**Job item**.
Print every line of the data below verbatim, character for character. Leave out the pictures.

**The records**.
______

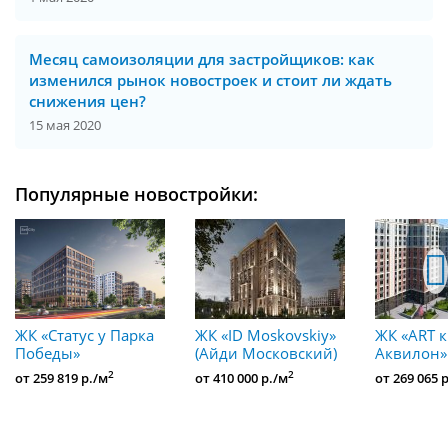
Месяц самоизоляции для застройщиков: как
изменился рынок новостроек и стоит ли ждать
снижения цен?
15 мая 2020
Популярные новостройки:
ЖК «Статус у Парка
ЖК «ID Moskovskiy»
ЖК «ART к
Победы»
(Айди Московский)
Аквилон»
2
2
от 259 819 р./м
от 410 000 р./м
от 269 065 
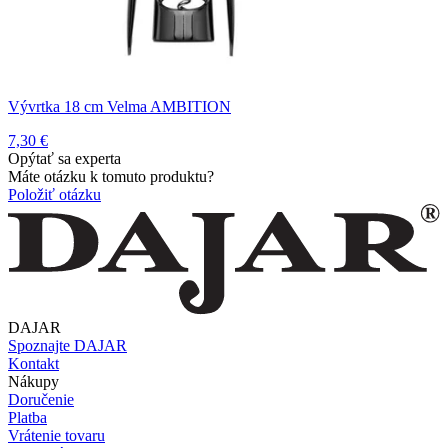
Vývrtka 18 cm Velma AMBITION
7,30 €
Opýtať sa experta
Máte otázku k tomuto produktu?
Položiť otázku
DAJAR
Spoznajte DAJAR
Kontakt
Nákupy
Doručenie
Platba
Vrátenie tovaru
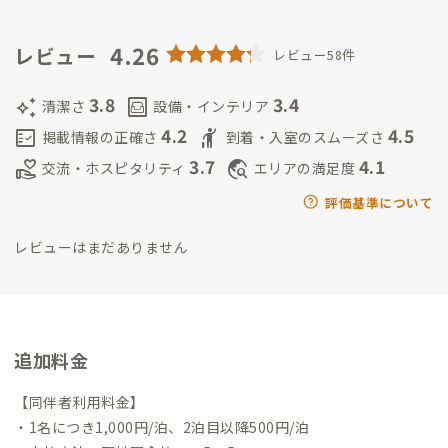
再生して「興津SUZUEIシェアハウス」をオープン。
ADDressの
根柢思想となる、「全国創生」「人口シェアリング」「関係人
4.26
レビュー
レビュー58件
口」等の考え方への強い共感とプラットフォームの持つ可能性
に惹かれ、シェアハウスの一部を2021年8月よりADDressとし
3.8
3.4
auto_awesome
living
清潔さ
設備・インテリア
て運用する事に。
家守は、勝浦朝市でだし巻き卵を販売してい
4.2
4.5
fact_check
hail
掲載情報の正確さ
到着・入室のスムーズさ
ますので、朝市で見かけた際にはお声掛けください。（雨天・強
3.7
4.1
volunteer_activism
travel_explore
交流・ホスピタリティ
エリアの満足度
風時を除く土曜、日曜日のみ）
評価基準について
レビューはまだありません
追加料金
【同伴者利用料金】
・1名につき1,000円/泊、2泊目以降500円/泊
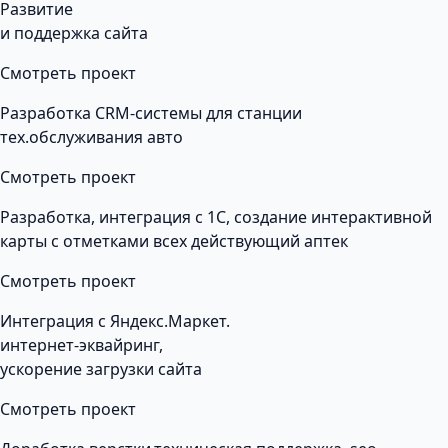
Развитие
и поддержка сайта
Смотреть проект
Разработка CRM-системы для станции
тех.обслуживания авто
Смотреть проект
Разработка, интеграция с 1С, создание интерактивной
карты с отметками всех действующий аптек
Смотреть проект
Интеграция с Яндекс.Маркет.
интернет-эквайринг,
ускорение загрузки сайта
Смотреть проект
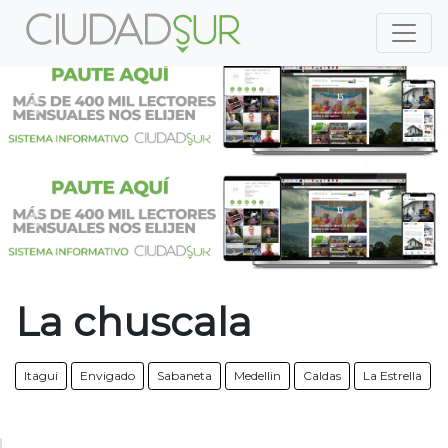
Previous
Nex
Previous
Nex
La chuscala
Itagui
Envigado
Sabaneta
Medellin
Caldas
La Estrella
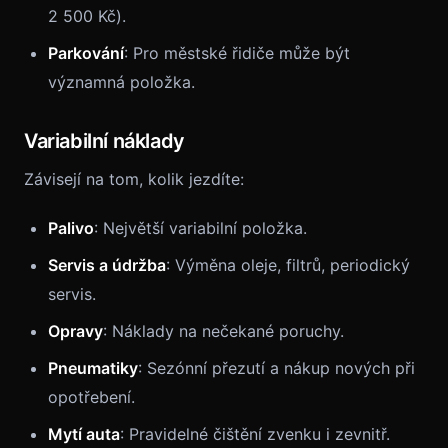
2 500 Kč).
Parkování
: Pro městské řidiče může být
významná položka.
Variabilní náklady
Závisejí na tom, kolik jezdíte:
Palivo
: Největší variabilní položka.
Servis a údržba
: Výměna oleje, filtrů, periodický
servis.
Opravy
: Náklady na nečekané poruchy.
Pneumatiky
: Sezónní přezutí a nákup nových při
opotřebení.
Mytí auta
: Pravidelné čištění zvenku i zevnitř.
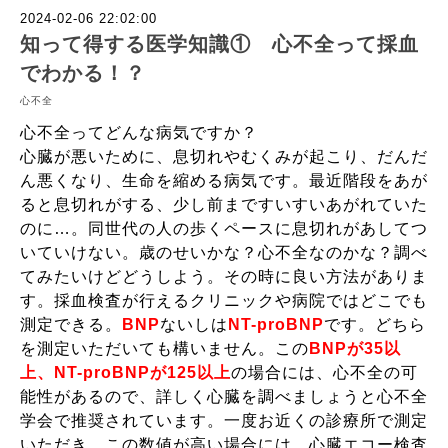
2024-02-06 22:02:00
知って得する医学知識① 心不全って採血
でわかる！？
心不全
心不全ってどんな病気ですか？
心臓が悪いために、息切れやむくみが起こり、だんだ
ん悪くなり、生命を縮める病気です。最近階段をあが
ると息切れがする、少し前まですいすいあがれていた
のに…。同世代の人の歩くペースに息切れがあしてつ
いていけない。歳のせいかな？心不全なのかな？調べ
てみたいけどどうしよう。その時に良い方法がありま
す。採血検査が行えるクリニックや病院ではどこでも
測定できる。
BNP
ないしは
NT-proBNP
です。どちら
を測定いただいても構いません。この
BNPが35以
上、NT-proBNPが125以上
の場合には、心不全の可
能性があるので、詳しく心臓を調べましょうと心不全
学会で推奨されています。一度お近くの診療所で測定
いただき、この数値が高い場合には、心臓エコー検査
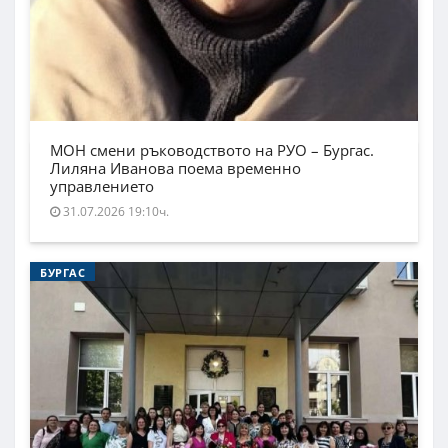
МОН смени ръководството на РУО – Бургас.
Лиляна Иванова поема временно
управлението
31.07.2026 19:10ч.
БУРГАС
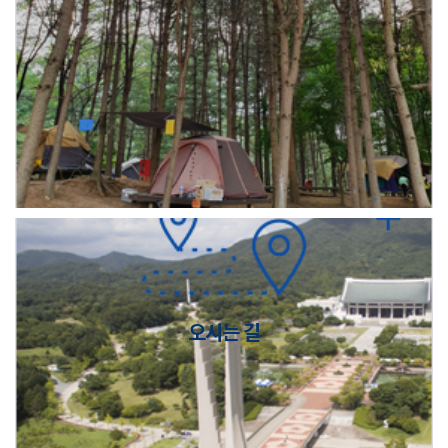
오시는 길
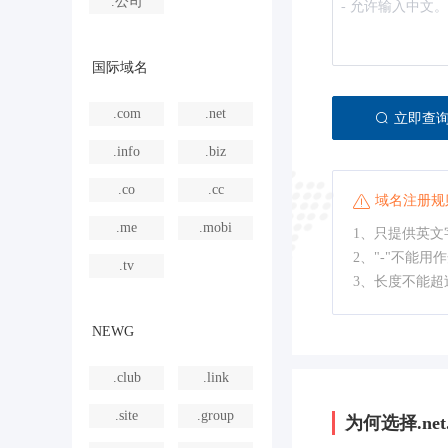
.公司
国际域名
.com
.net
立即查
.info
.biz
.co
.cc
域名注册规
.me
.mobi
1、只提供英文字
2、"-"不能用
.tv
3、长度不能超
NEWG
.club
.link
.site
.group
为何选择.net.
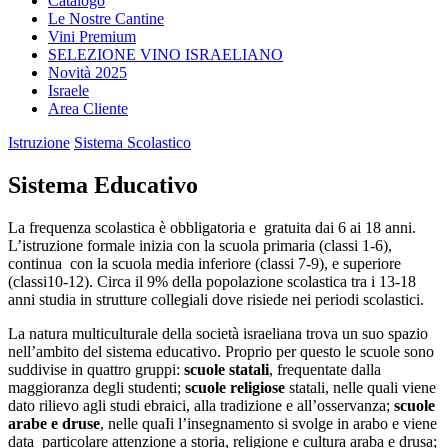
Catalogo
Le Nostre Cantine
Vini Premium
SELEZIONE VINO ISRAELIANO
Novità 2025
Israele
Area Cliente
Istruzione
Sistema Scolastico
Sistema Educativo
La frequenza scolastica è obbligatoria e gratuita dai 6 ai 18 anni.
L’istruzione formale inizia con la scuola primaria (classi 1-6),
continua con la scuola media inferiore (classi 7-9), e superiore
(classi10-12). Circa il 9% della popolazione scolastica tra i 13-18
anni studia in strutture collegiali dove risiede nei periodi scolastici.
La natura multiculturale della società israeliana trova un suo spazio
nell’ambito del sistema educativo. Proprio per questo le scuole sono
suddivise in quattro gruppi:
scuole statali
, frequentate dalla
maggioranza degli studenti;
scuole religiose
statali, nelle quali viene
dato
rilievo agli studi ebraici, alla tradizione e all’osservanza;
scuole
arabe e druse
, nelle quaIi l’insegnamento si svolge in arabo e viene
data particolare attenzione a storia, religione e cultura araba e drusa;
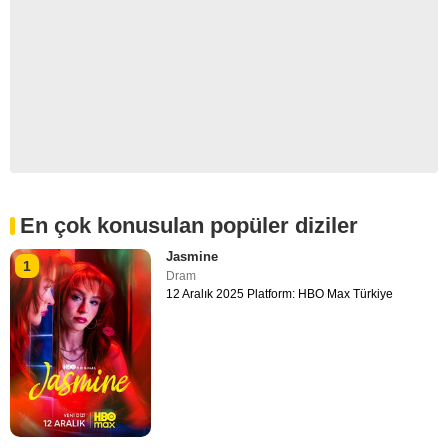
En çok konusulan popüler diziler
Jasmine
1
Dram
12 Aralık 2025 Platform: HBO Max Türkiye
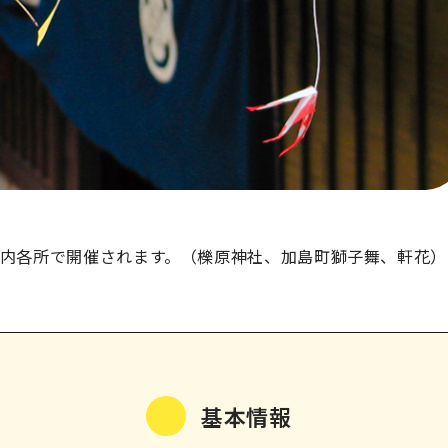
市内各所で開催されます。（櫟原神社、加島町獅子舞、軒花）
基本情報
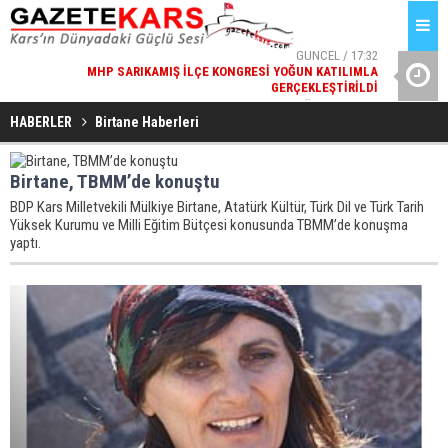
/ 17:32
GÜNCEL / 17:08
ILIMLA
REKREATIF GEZI TURU, SPORSEVERLERI BIR ARAYA GETIRDI
GSB 
IRILDI
HABERLER
Birtane Haberleri
Birtane, TBMM’de konuştu
BDP Kars Milletvekili Mülkiye Birtane, Atatürk Kültür, Türk Dil ve Türk Tarih
Yüksek Kurumu ve Milli Eğitim Bütçesi konusunda TBMM’de konuşma
yaptı.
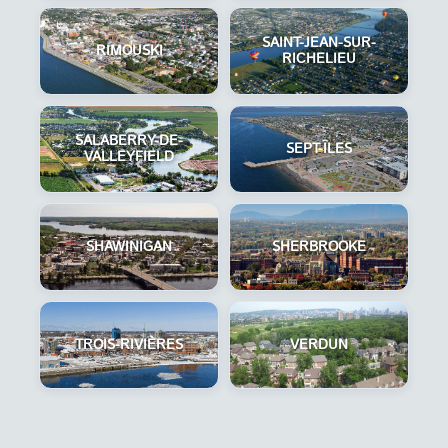
SAINT-JEAN-SUR-
RIMOUSKI
RICHELIEU
SALABERRY-DE-
SEPT-ÎLES
VALLEYFIELD
SHAWINIGAN
SHERBROOKE
TROIS-RIVIÈRES
VERDUN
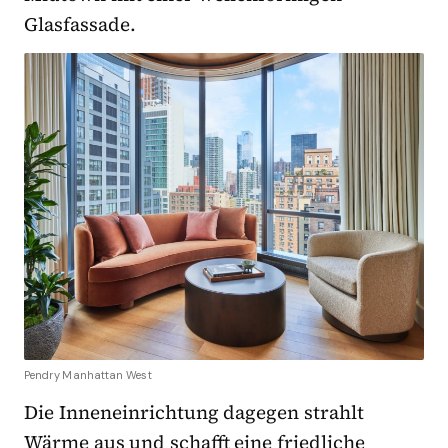
Glasfassade.
Pendry Manhattan West
Die Inneneinrichtung dagegen strahlt
Wärme aus und schafft eine friedliche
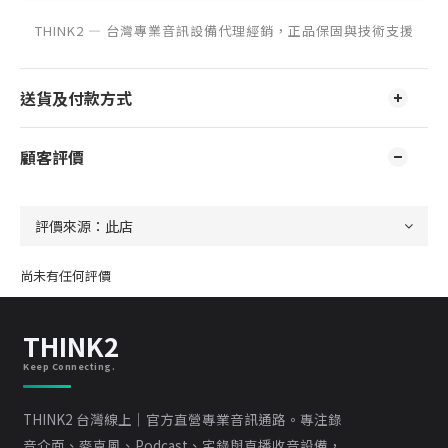
THINK2 — 台灣專業音訊設備代理經銷，正品保固與技術支援
送貨及付款方式
顧客評價
尚未有任何評價
THINK2
Keep Connecting.
THINK2 台灣線上｜官方直營專業音訊通路。專注錄
音介面、麥克風、Podcast、宅錄與直播收音設備，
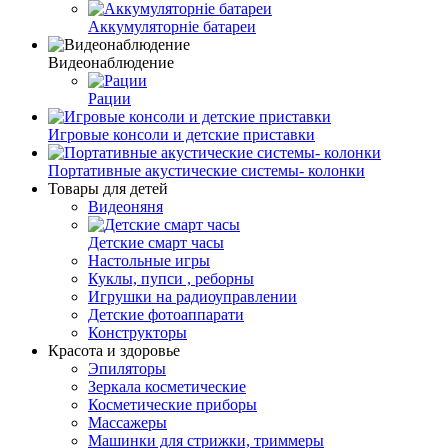
Аккумуляторніе батареи
Видеонаблюдение
Рации
Игровые консоли и детские приставки
Портативные акустические системы- колонки
Товары для детей
Видеоняня
Детские смарт часы
Настольные игры
Куклы, пупси , реборны
Игрушки на радиоуправлении
Детские фотоаппарати
Конструкторы
Красота и здоровье
Эпиляторы
Зеркала косметические
Косметические приборы
Массажеры
Машинки для стрижки, триммеры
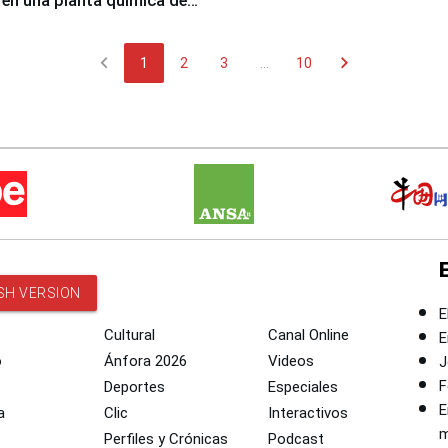
 en una planta química de
 de Chile
chevron_left
chevron_right
1
2
3
...
10
SH VERSION
E
Cultural
Canal Online
E
o
Ánfora 2026
Videos
J
F
Deportes
Especiales
E
a
Clic
Interactivos
m
Perfiles y Crónicas
Podcast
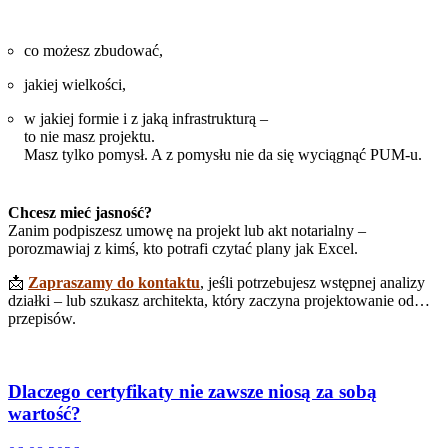
co możesz zbudować,
jakiej wielkości,
w jakiej formie i z jaką infrastrukturą –
to nie masz projektu.
Masz tylko pomysł. A z pomysłu nie da się wyciągnąć PUM-u.
Chcesz mieć jasność?
Zanim podpiszesz umowę na projekt lub akt notarialny –
porozmawiaj z kimś, kto potrafi czytać plany jak Excel.
📩
Zapraszamy do kontaktu
, jeśli potrzebujesz wstępnej analizy
działki – lub szukasz architekta, który zaczyna projektowanie od…
przepisów.
Dlaczego certyfikaty nie zawsze niosą za sobą
wartość?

______

**Answer to this exercise**.
Месяц самоизоляции для застройщиков: как
изменился рынок новостроек и стоит ли ждать
снижения цен?
15 мая 2020
Популярные новостройки:
ЖК «Статус у Парка
ЖК «ID Moskovskiy»
ЖК «ART к
Победы»
(Айди Московский)
Аквилон»
2
2
от 259 819 р./м
от 410 000 р./м
от 269 065 
Vývrtka 18 cm Velma AMBITION
7,30 €
Opýtať sa experta
Máte otázku k tomuto produktu?
Položiť otázku
DAJAR
Spoznajte DAJAR
Kontakt
Nákupy
Doručenie
Platba
Vrátenie tovaru
再生して「興津SUZUEIシェアハウス」をオープン。
ADDressの
根柢思想となる、「全国創生」「人口シェアリング」「関係人
4.26
レビュー
レビュー58件
口」等の考え方への強い共感とプラットフォームの持つ可能性
に惹かれ、シェアハウスの一部を2021年8月よりADDressとし
3.8
3.4
auto_awesome
living
清潔さ
設備・インテリア
て運用する事に。
家守は、勝浦朝市でだし巻き卵を販売してい
4.2
4.5
fact_check
hail
掲載情報の正確さ
到着・入室のスムーズさ
ますので、朝市で見かけた際にはお声掛けください。（雨天・強
3.7
4.1
volunteer_activism
travel_explore
交流・ホスピタリティ
エリアの満足度
風時を除く土曜、日曜日のみ）
評価基準について
レビューはまだありません
追加料金
【同伴者利用料金】
・1名につき1,000円/泊、2泊目以降500円/泊
Развитие
и поддержка сайта
Смотреть проект
Разработка CRM-системы для станции
тех.обслуживания авто
Смотреть проект
Разработка, интеграция с 1С, создание интерактивной
карты с отметками всех действующий аптек
Смотреть проект
Интеграция с Яндекс.Маркет.
интернет-эквайринг,
ускорение загрузки сайта
Смотреть проект
Previous
Nex
Previous
Nex
La chuscala
Itagui
Envigado
Sabaneta
Medellin
Caldas
La Estrella
2 500 Kč).
Parkování
: Pro městské řidiče může být
významná položka.
Variabilní náklady
Závisejí na tom, kolik jezdíte:
Palivo
: Největší variabilní položka.
Servis a údržba
: Výměna oleje, filtrů, periodický
servis.
Opravy
: Náklady na nečekané poruchy.
Pneumatiky
: Sezónní přezutí a nákup nových při
opotřebení.
Mytí auta
: Pravidelné čištění zvenku i zevnitř.
2024-02-06 22:02:00
知って得する医学知識① 心不全って採血
でわかる！？
心不全
心不全ってどんな病気ですか？
心臓が悪いために、息切れやむくみが起こり、だんだ
ん悪くなり、生命を縮める病気です。最近階段をあが
ると息切れがする、少し前まですいすいあがれていた
のに…。同世代の人の歩くペースに息切れがあしてつ
いていけない。歳のせいかな？心不全なのかな？調べ
てみたいけどどうしよう。その時に良い方法がありま
す。採血検査が行えるクリニックや病院ではどこでも
測定できる。
BNP
ないしは
NT-proBNP
です。どちら
を測定いただいても構いません。この
BNPが35以
上、NT-proBNPが125以上
の場合には、心不全の可
能性があるので、詳しく心臓を調べましょうと心不全
学会で推奨されています。一度お近くの診療所で測定
いただき、この数値が高い場合には、心臓エコー検査
МОН смени ръководството на РУО – Бургас.
Лиляна Иванова поема временно
управлението
31.07.2026 19:10ч.
БУРГАС
오시는 길
.公司
国际域名
.com
.net
立即查
.info
.biz
.co
.cc
域名注册规
.me
.mobi
1、只提供英文字
2、"-"不能用
.tv
3、长度不能超
NEWG
.club
.link
.site
.group
为何选择.net.
Catalogo
Le Nostre Cantine
Vini Premium
SELEZIONE VINO ISRAELIANO
Novità 2025
Israele
Area Cliente
Istruzione
Sistema Scolastico
Sistema Educativo
La frequenza scolastica è obbligatoria e gratuita dai 6 ai 18 anni.
L’istruzione formale inizia con la scuola primaria (classi 1-6),
continua con la scuola media inferiore (classi 7-9), e superiore
(classi10-12). Circa il 9% della popolazione scolastica tra i 13-18
anni studia in strutture collegiali dove risiede nei periodi scolastici.
La natura multiculturale della società israeliana trova un suo spazio
nell’ambito del sistema educativo. Proprio per questo le scuole sono
suddivise in quattro gruppi:
scuole statali
, frequentate dalla
maggioranza degli studenti;
scuole religiose
statali, nelle quali viene
dato
rilievo agli studi ebraici, alla tradizione e all’osservanza;
scuole
arabe e druse
, nelle quaIi l’insegnamento si svolge in arabo e viene
data particolare attenzione a storia, religione e cultura araba e drusa;
En çok konusulan popüler diziler
Jasmine
1
Dram
12 Aralık 2025 Platform: HBO Max Türkiye
市内各所で開催されます。（櫟原神社、加島町獅子舞、軒花）
基本情報
/ 17:32
GÜNCEL / 17:08
ILIMLA
REKREATIF GEZI TURU, SPORSEVERLERI BIR ARAYA GETIRDI
GSB 
IRILDI
HABERLER
Birtane Haberleri
Birtane, TBMM’de konuştu
BDP Kars Milletvekili Mülkiye Birtane, Atatürk Kültür, Türk Dil ve Türk Tarih
Yüksek Kurumu ve Milli Eğitim Bütçesi konusunda TBMM’de konuşma
yaptı.
SAINT-JEAN-SUR-
RIMOUSKI
RICHELIEU
SALABERRY-DE-
SEPT-ÎLES
VALLEYFIELD
SHAWINIGAN
SHERBROOKE
TROIS-RIVIÈRES
VERDUN
Glasfassade.
Pendry Manhattan West
Die Inneneinrichtung dagegen strahlt
Wärme aus und schafft eine friedliche
THINK2 — 台灣專業音訊設備代理經銷，正品保固與技術支援
送貨及付款方式
顧客評價
尚未有任何評價
THINK2
Keep Connecting.
THINK2 台灣線上｜官方直營專業音訊通路。專注錄
音介面、麥克風、Podcast、宅錄與直播收音設備，
Аккумуляторніе батареи
Видеонаблюдение
Рации
Игровые консоли и детские приставки
Портативные акустические системы- колонки
Товары для детей
Видеоняня
Детские смарт часы
Настольные игры
Куклы, пупси , реборны
Игрушки на радиоуправлении
Детские фотоаппарати
Конструкторы
Красота и здоровье
Эпиляторы
Зеркала косметические
Косметические приборы
Массажеры
Машинки для стрижки, триммеры
 en una planta química de
 de Chile
chevron_left
chevron_right
1
2
3
...
10
SH VERSION
E
Cultural
Canal Online
E
o
Ánfora 2026
Videos
J
F
Deportes
Especiales
E
a
Clic
Interactivos
m
Perfiles y Crónicas
Podcast
co możesz zbudować,
jakiej wielkości,
w jakiej formie i z jaką infrastrukturą –
to nie masz projektu.
Masz tylko pomysł. A z pomysłu nie da się wyciągnąć PUM-u.
Chcesz mieć jasność?
Zanim podpiszesz umowę na projekt lub akt notarialny –
porozmawiaj z kimś, kto potrafi czytać plany jak Excel.
📩
Zapraszamy do kontaktu
, jeśli potrzebujesz wstępnej analizy
działki – lub szukasz architekta, który zaczyna projektowanie od…
przepisów.
Dlaczego certyfikaty nie zawsze niosą za sobą
wartość?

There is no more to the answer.